(Beginning of DATA RECORDS)
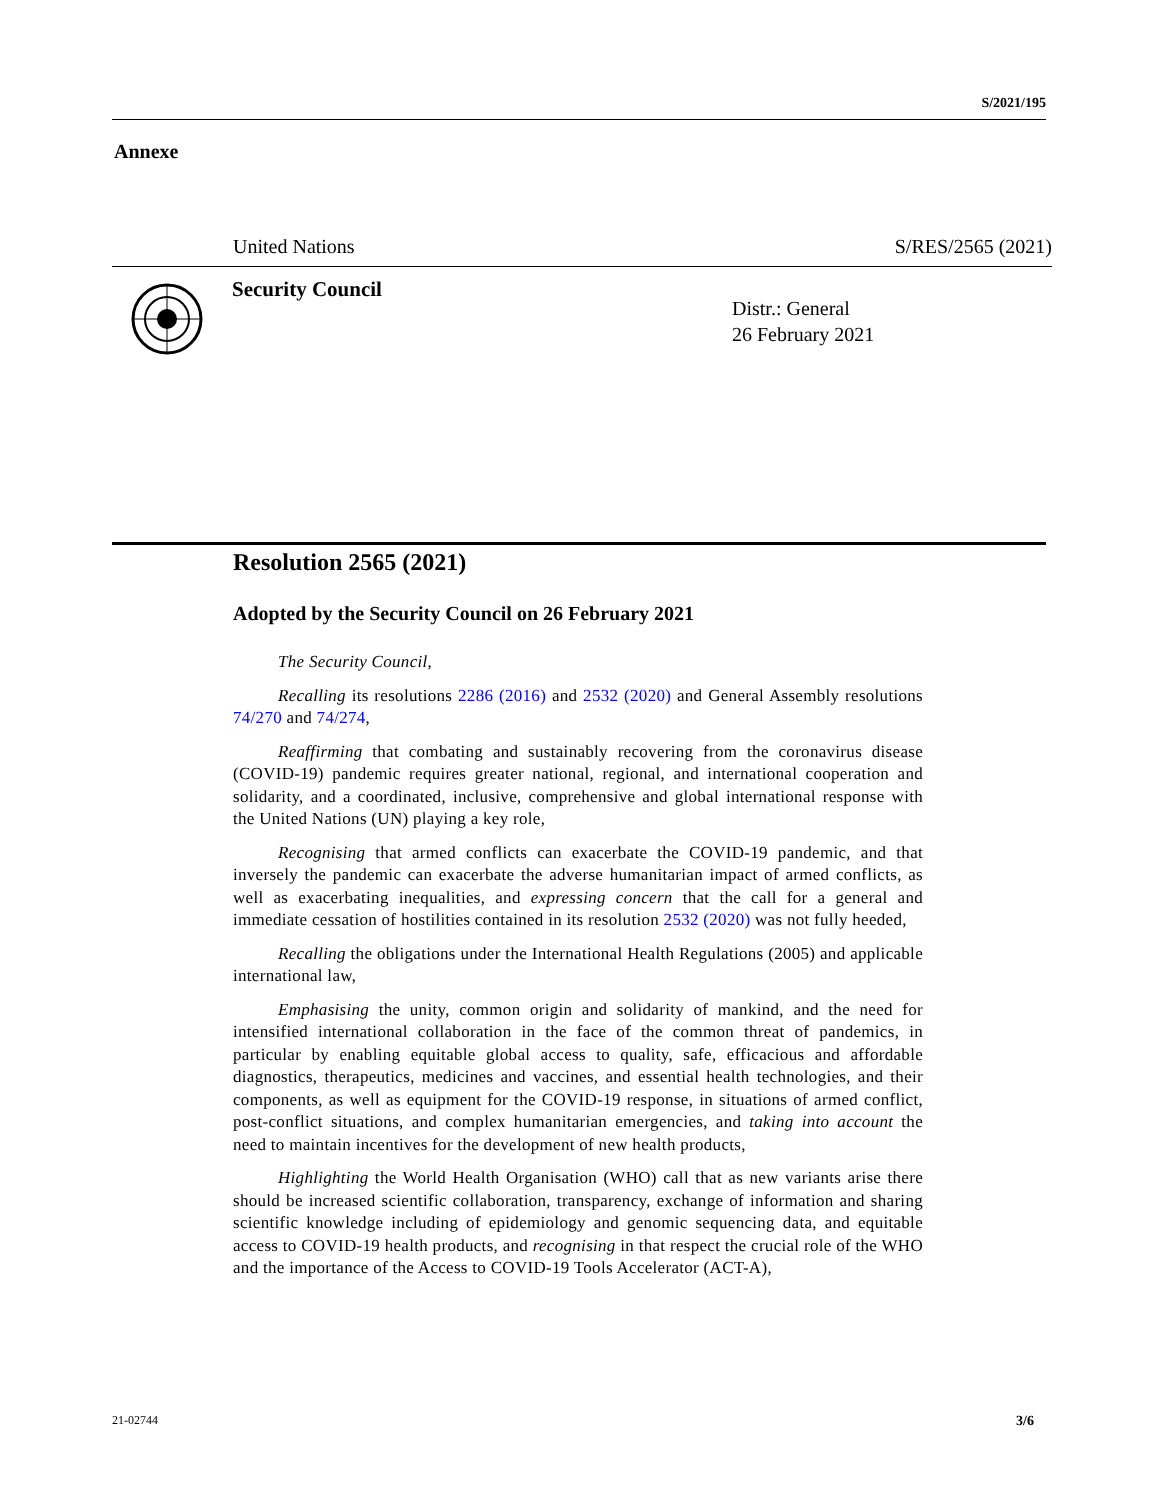S/2021/195
Annexe
United Nations S/RES/2565 (2021)
Security Council
Distr.: General
26 February 2021
Resolution 2565 (2021)
Adopted by the Security Council on 26 February 2021
The Security Council,
Recalling its resolutions 2286 (2016) and 2532 (2020) and General Assembly resolutions 74/270 and 74/274,
Reaffirming that combating and sustainably recovering from the coronavirus disease (COVID-19) pandemic requires greater national, regional, and international cooperation and solidarity, and a coordinated, inclusive, comprehensive and global international response with the United Nations (UN) playing a key role,
Recognising that armed conflicts can exacerbate the COVID-19 pandemic, and that inversely the pandemic can exacerbate the adverse humanitarian impact of armed conflicts, as well as exacerbating inequalities, and expressing concern that the call for a general and immediate cessation of hostilities contained in its resolution 2532 (2020) was not fully heeded,
Recalling the obligations under the International Health Regulations (2005) and applicable international law,
Emphasising the unity, common origin and solidarity of mankind, and the need for intensified international collaboration in the face of the common threat of pandemics, in particular by enabling equitable global access to quality, safe, efficacious and affordable diagnostics, therapeutics, medicines and vaccines, and essential health technologies, and their components, as well as equipment for the COVID-19 response, in situations of armed conflict, post-conflict situations, and complex humanitarian emergencies, and taking into account the need to maintain incentives for the development of new health products,
Highlighting the World Health Organisation (WHO) call that as new variants arise there should be increased scientific collaboration, transparency, exchange of information and sharing scientific knowledge including of epidemiology and genomic sequencing data, and equitable access to COVID-19 health products, and recognising in that respect the crucial role of the WHO and the importance of the Access to COVID-19 Tools Accelerator (ACT-A),
21-02744 3/6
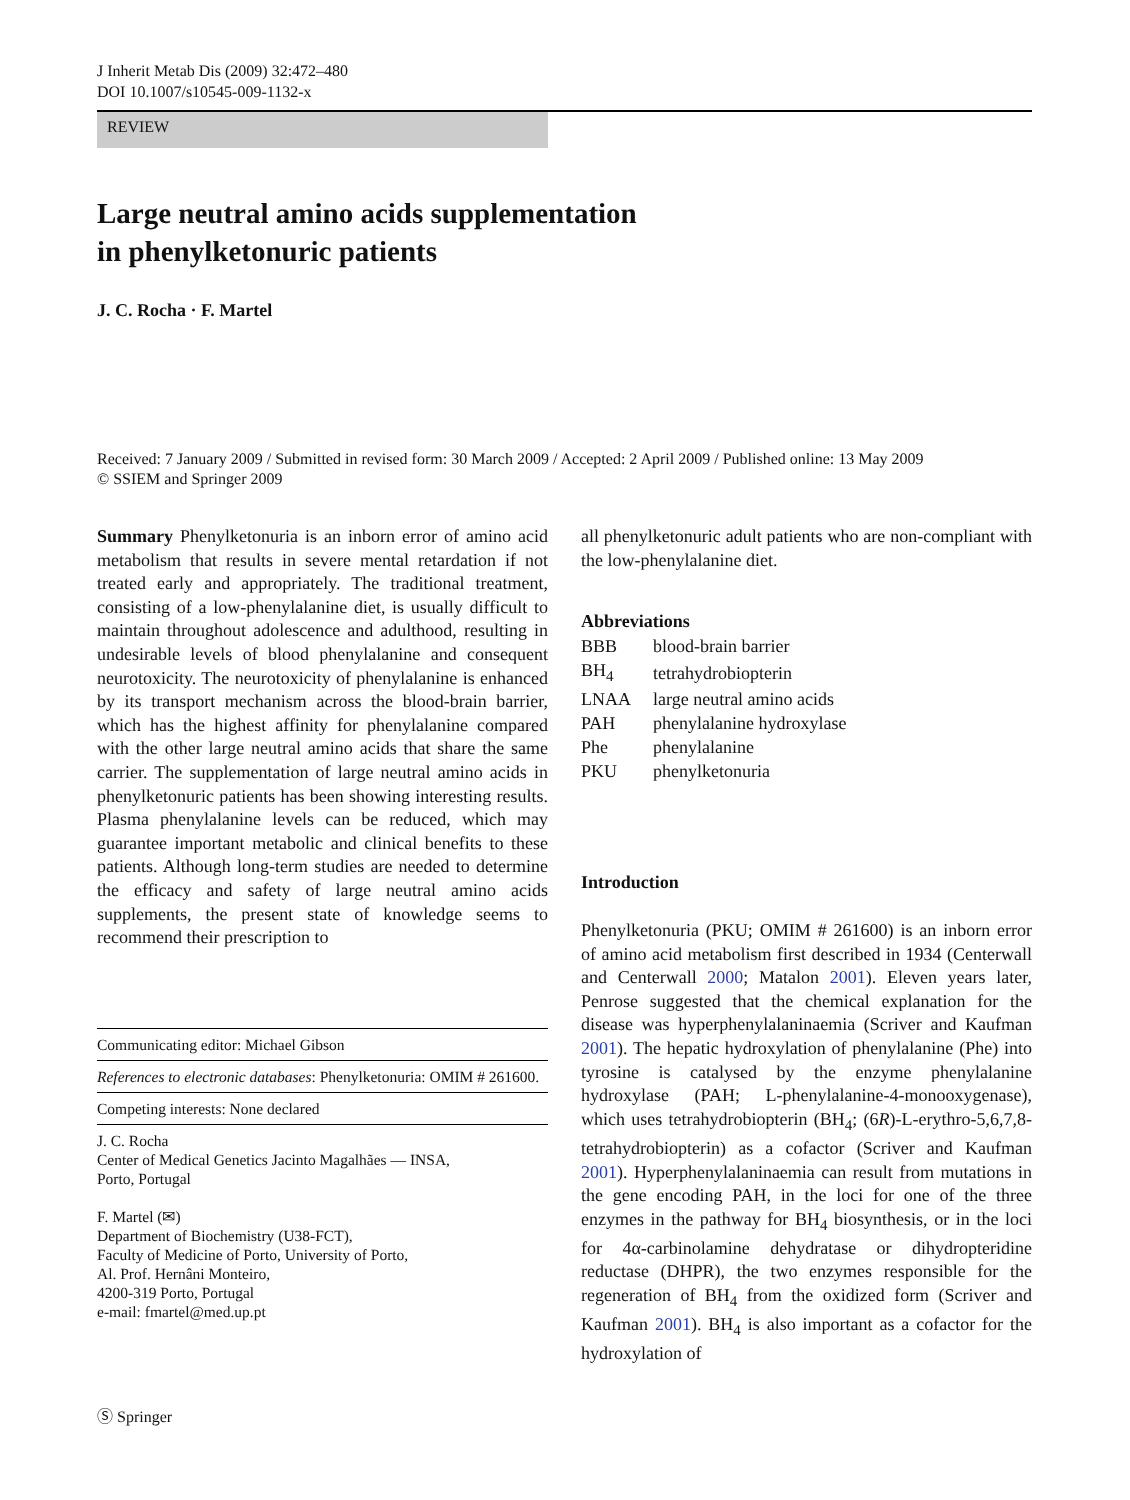J Inherit Metab Dis (2009) 32:472–480
DOI 10.1007/s10545-009-1132-x
REVIEW
Large neutral amino acids supplementation
in phenylketonuric patients
J. C. Rocha · F. Martel
Received: 7 January 2009 / Submitted in revised form: 30 March 2009 / Accepted: 2 April 2009 / Published online: 13 May 2009
© SSIEM and Springer 2009
Summary Phenylketonuria is an inborn error of amino acid metabolism that results in severe mental retardation if not treated early and appropriately. The traditional treatment, consisting of a low-phenylalanine diet, is usually difficult to maintain throughout adolescence and adulthood, resulting in undesirable levels of blood phenylalanine and consequent neurotoxicity. The neurotoxicity of phenylalanine is enhanced by its transport mechanism across the blood-brain barrier, which has the highest affinity for phenylalanine compared with the other large neutral amino acids that share the same carrier. The supplementation of large neutral amino acids in phenylketonuric patients has been showing interesting results. Plasma phenylalanine levels can be reduced, which may guarantee important metabolic and clinical benefits to these patients. Although long-term studies are needed to determine the efficacy and safety of large neutral amino acids supplements, the present state of knowledge seems to recommend their prescription to
Communicating editor: Michael Gibson
References to electronic databases: Phenylketonuria: OMIM # 261600.
Competing interests: None declared
J. C. Rocha
Center of Medical Genetics Jacinto Magalhães — INSA,
Porto, Portugal
F. Martel (✉)
Department of Biochemistry (U38-FCT),
Faculty of Medicine of Porto, University of Porto,
Al. Prof. Hernâni Monteiro,
4200-319 Porto, Portugal
e-mail: fmartel@med.up.pt
all phenylketonuric adult patients who are non-compliant with the low-phenylalanine diet.
Abbreviations
| BBB | blood-brain barrier |
| BH<sub>4</sub> | tetrahydrobiopterin |
| LNAA | large neutral amino acids |
| PAH | phenylalanine hydroxylase |
| Phe | phenylalanine |
| PKU | phenylketonuria |
Introduction
Phenylketonuria (PKU; OMIM # 261600) is an inborn error of amino acid metabolism first described in 1934 (Centerwall and Centerwall 2000; Matalon 2001). Eleven years later, Penrose suggested that the chemical explanation for the disease was hyperphenylalaninaemia (Scriver and Kaufman 2001). The hepatic hydroxylation of phenylalanine (Phe) into tyrosine is catalysed by the enzyme phenylalanine hydroxylase (PAH; L-phenylalanine-4-monooxygenase), which uses tetrahydrobiopterin (BH<sub>4</sub>; (6R)-L-erythro-5,6,7,8-tetrahydrobiopterin) as a cofactor (Scriver and Kaufman 2001). Hyperphenylalaninaemia can result from mutations in the gene encoding PAH, in the loci for one of the three enzymes in the pathway for BH<sub>4</sub> biosynthesis, or in the loci for 4α-carbinolamine dehydratase or dihydropteridine reductase (DHPR), the two enzymes responsible for the regeneration of BH<sub>4</sub> from the oxidized form (Scriver and Kaufman 2001). BH<sub>4</sub> is also important as a cofactor for the hydroxylation of
Ⓢ Springer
(End of DATA RECORDS)
▶ **PROBLEM STATEMENT**
Nothing but the pictures is to be left out; the rest of the listing should be copied exactly.

▶ **EXERCISE RESULT**
S/2021/195
Annexe
United Nations S/RES/2565 (2021)
Security Council
Distr.: General
26 February 2021
Resolution 2565 (2021)
Adopted by the Security Council on 26 February 2021
The Security Council,
Recalling its resolutions 2286 (2016) and 2532 (2020) and General Assembly resolutions 74/270 and 74/274,
Reaffirming that combating and sustainably recovering from the coronavirus disease (COVID-19) pandemic requires greater national, regional, and international cooperation and solidarity, and a coordinated, inclusive, comprehensive and global international response with the United Nations (UN) playing a key role,
Recognising that armed conflicts can exacerbate the COVID-19 pandemic, and that inversely the pandemic can exacerbate the adverse humanitarian impact of armed conflicts, as well as exacerbating inequalities, and expressing concern that the call for a general and immediate cessation of hostilities contained in its resolution 2532 (2020) was not fully heeded,
Recalling the obligations under the International Health Regulations (2005) and applicable international law,
Emphasising the unity, common origin and solidarity of mankind, and the need for intensified international collaboration in the face of the common threat of pandemics, in particular by enabling equitable global access to quality, safe, efficacious and affordable diagnostics, therapeutics, medicines and vaccines, and essential health technologies, and their components, as well as equipment for the COVID-19 response, in situations of armed conflict, post-conflict situations, and complex humanitarian emergencies, and taking into account the need to maintain incentives for the development of new health products,
Highlighting the World Health Organisation (WHO) call that as new variants arise there should be increased scientific collaboration, transparency, exchange of information and sharing scientific knowledge including of epidemiology and genomic sequencing data, and equitable access to COVID-19 health products, and recognising in that respect the crucial role of the WHO and the importance of the Access to COVID-19 Tools Accelerator (ACT-A),
21-02744 3/6
J Inherit Metab Dis (2009) 32:472–480
DOI 10.1007/s10545-009-1132-x
REVIEW
Large neutral amino acids supplementation
in phenylketonuric patients
J. C. Rocha · F. Martel
Received: 7 January 2009 / Submitted in revised form: 30 March 2009 / Accepted: 2 April 2009 / Published online: 13 May 2009
© SSIEM and Springer 2009
Summary Phenylketonuria is an inborn error of amino acid metabolism that results in severe mental retardation if not treated early and appropriately. The traditional treatment, consisting of a low-phenylalanine diet, is usually difficult to maintain throughout adolescence and adulthood, resulting in undesirable levels of blood phenylalanine and consequent neurotoxicity. The neurotoxicity of phenylalanine is enhanced by its transport mechanism across the blood-brain barrier, which has the highest affinity for phenylalanine compared with the other large neutral amino acids that share the same carrier. The supplementation of large neutral amino acids in phenylketonuric patients has been showing interesting results. Plasma phenylalanine levels can be reduced, which may guarantee important metabolic and clinical benefits to these patients. Although long-term studies are needed to determine the efficacy and safety of large neutral amino acids supplements, the present state of knowledge seems to recommend their prescription to
Communicating editor: Michael Gibson
References to electronic databases: Phenylketonuria: OMIM # 261600.
Competing interests: None declared
J. C. Rocha
Center of Medical Genetics Jacinto Magalhães — INSA,
Porto, Portugal
F. Martel (✉)
Department of Biochemistry (U38-FCT),
Faculty of Medicine of Porto, University of Porto,
Al. Prof. Hernâni Monteiro,
4200-319 Porto, Portugal
e-mail: fmartel@med.up.pt
all phenylketonuric adult patients who are non-compliant with the low-phenylalanine diet.
Abbreviations
| BBB | blood-brain barrier |
| BH<sub>4</sub> | tetrahydrobiopterin |
| LNAA | large neutral amino acids |
| PAH | phenylalanine hydroxylase |
| Phe | phenylalanine |
| PKU | phenylketonuria |
Introduction
Phenylketonuria (PKU; OMIM # 261600) is an inborn error of amino acid metabolism first described in 1934 (Centerwall and Centerwall 2000; Matalon 2001). Eleven years later, Penrose suggested that the chemical explanation for the disease was hyperphenylalaninaemia (Scriver and Kaufman 2001). The hepatic hydroxylation of phenylalanine (Phe) into tyrosine is catalysed by the enzyme phenylalanine hydroxylase (PAH; L-phenylalanine-4-monooxygenase), which uses tetrahydrobiopterin (BH<sub>4</sub>; (6R)-L-erythro-5,6,7,8-tetrahydrobiopterin) as a cofactor (Scriver and Kaufman 2001). Hyperphenylalaninaemia can result from mutations in the gene encoding PAH, in the loci for one of the three enzymes in the pathway for BH<sub>4</sub> biosynthesis, or in the loci for 4α-carbinolamine dehydratase or dihydropteridine reductase (DHPR), the two enzymes responsible for the regeneration of BH<sub>4</sub> from the oxidized form (Scriver and Kaufman 2001). BH<sub>4</sub> is also important as a cofactor for the hydroxylation of
Ⓢ Springer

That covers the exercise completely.